Eden.org
I hope you're out there, and I hope I never find you.
Seeing these cavepaintings from my past, of things I did, is so frustrating. I know you, but if I talked to you, you wouldn't read my name. I guess I'm just a faggot for not letting time blow past me, but I can't help but wish the things I enjoyed stayed as I had them; I don't want their grimey hands all over it, pushing out my old clique and implanting their own eggshell-padded ward room that is eerily quiet and "improved". I want Zet Radio back on air. One is still around, and I occasionally hear word from one or two of the old ones, but most of them are M.I.A.
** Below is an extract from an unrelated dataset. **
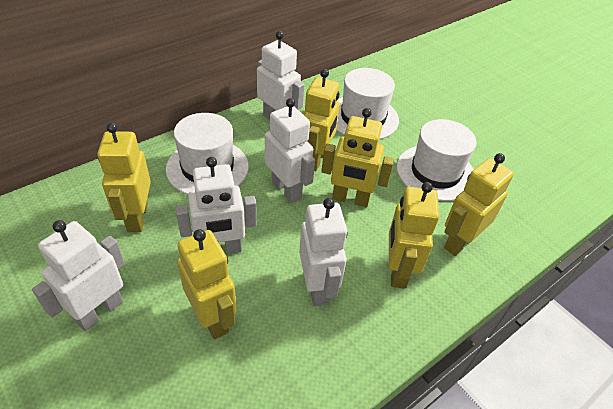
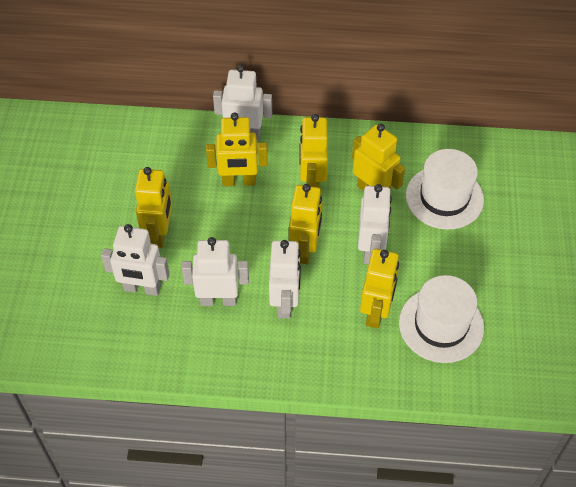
white hat: [166,113,249,195] [336,68,399,140] [397,119,477,201] = 3 -> [399,275,484,363] [406,149,484,229] = 2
I've finished my source map. I'm proud of it, and I hope it serves as a nice archive of how the world was, much like waterworld and the like. I plan on working on a map of my mall soon, but I'm afraid I've got a few things coming up that might get in the way, and I can tell that I'm reaching a creative block here soon on Hammer. Hopefully this will pass.
Do you think that there's a little network out there untouched by us (the larger part)? I hope Eden.org is real and that I never see it or know what goes on there. It's real to me as long as I don't know it is. I envy them and their lifestyles, and DBN is the closest thing I have to it, being a computer in my closet that I can turn on and play solitaire with when he's off work. Hope you're OK, DBN. // Phonetic Anagrams and their Applications;
Closing notes: Had conversation with "Chris Green". Intoxicated off his ass, but let me into a nightclub. Felt nice to blend out of the lights and music, like I was on a mission. God knows those other people weren't. This whole "Internet" thing is giving me a fucking headache I need to kill the people who do this to her but the body count would be off the chart. Breaking records. I'm feeling lucky soon.